Welcome to May 1886.

The Star printed an article by the Hartford Times that contained prophetic thoughts about the future: “Some enthusiasts about the future say there will be a plan someday to arch over the East River, lay streets and build houses on a vast structure supported by piers and cables, as the Brooklyn Bridge is, without interfering with navigation, and make New York, Brooklyn and Long Island City a single city, the largest in the world. This may seem a bare-brained notion, but so did the Brooklyn Bridge when it was first proposed. And if a man had said 20 years ago that families would now be living on the top floors of 10-story buildings, he would have been called a fool.”

A Star reporter interviewed a Dr. Woodhull (no first name mentioned) of Brooklyn in Fischer’s Washington Park, a house which had become a pub at the foot of Webster Avenue (37th Avenue) in Ravenswood. Woodhull, the owner of the property, said that the house had been built in 1669, five years after the end of Peter Stuyvesant’s reign as governor.

During the revolution, it had been headquarters for British generals. The door of the house, which bore the crow’s foot cut by the British on all property confiscated by the Crown in the Revolutionary War, was the property of the Long Island Historical Society, as was the fireplace.

The house was built by Johannes Manning. The Blackwell family came into possession of the house through intermarriage or descent. Woodhull was not sure which. Col. Gibbs (one of the founders of Ravenswood) obtained the property from the Blackwells.

**Excerpted records:**
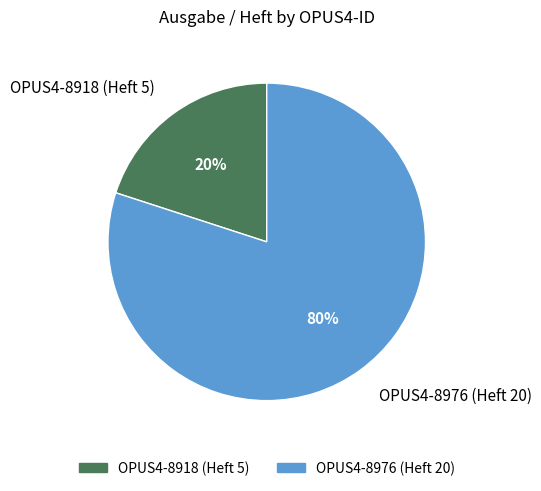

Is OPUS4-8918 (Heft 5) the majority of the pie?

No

...

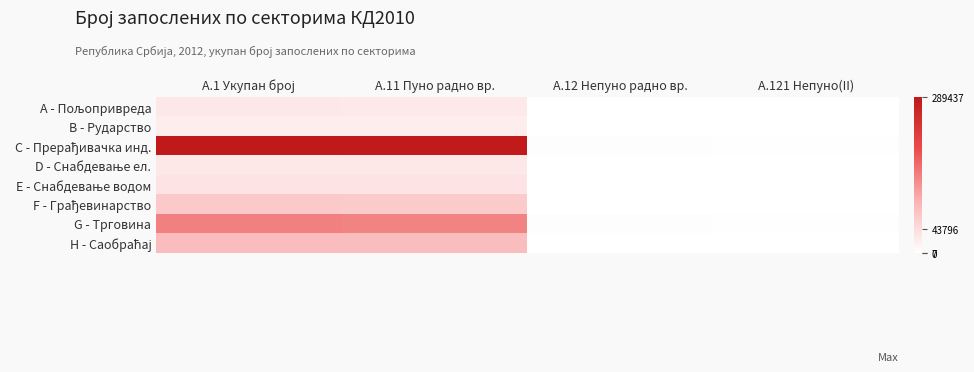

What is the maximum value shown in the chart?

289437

**The problem:** Could you print the whole May 1886 Star excerpt above, word for word?

**Solution to the exercise:**
Welcome to May 1886.

The Star printed an article by the Hartford Times that contained prophetic thoughts about the future: “Some enthusiasts about the future say there will be a plan someday to arch over the East River, lay streets and build houses on a vast structure supported by piers and cables, as the Brooklyn Bridge is, without interfering with navigation, and make New York, Brooklyn and Long Island City a single city, the largest in the world. This may seem a bare-brained notion, but so did the Brooklyn Bridge when it was first proposed. And if a man had said 20 years ago that families would now be living on the top floors of 10-story buildings, he would have been called a fool.”

A Star reporter interviewed a Dr. Woodhull (no first name mentioned) of Brooklyn in Fischer’s Washington Park, a house which had become a pub at the foot of Webster Avenue (37th Avenue) in Ravenswood. Woodhull, the owner of the property, said that the house had been built in 1669, five years after the end of Peter Stuyvesant’s reign as governor.

During the revolution, it had been headquarters for British generals. The door of the house, which bore the crow’s foot cut by the British on all property confiscated by the Crown in the Revolutionary War, was the property of the Long Island Historical Society, as was the fireplace.

The house was built by Johannes Manning. The Blackwell family came into possession of the house through intermarriage or descent. Woodhull was not sure which. Col. Gibbs (one of the founders of Ravenswood) obtained the property from the Blackwells.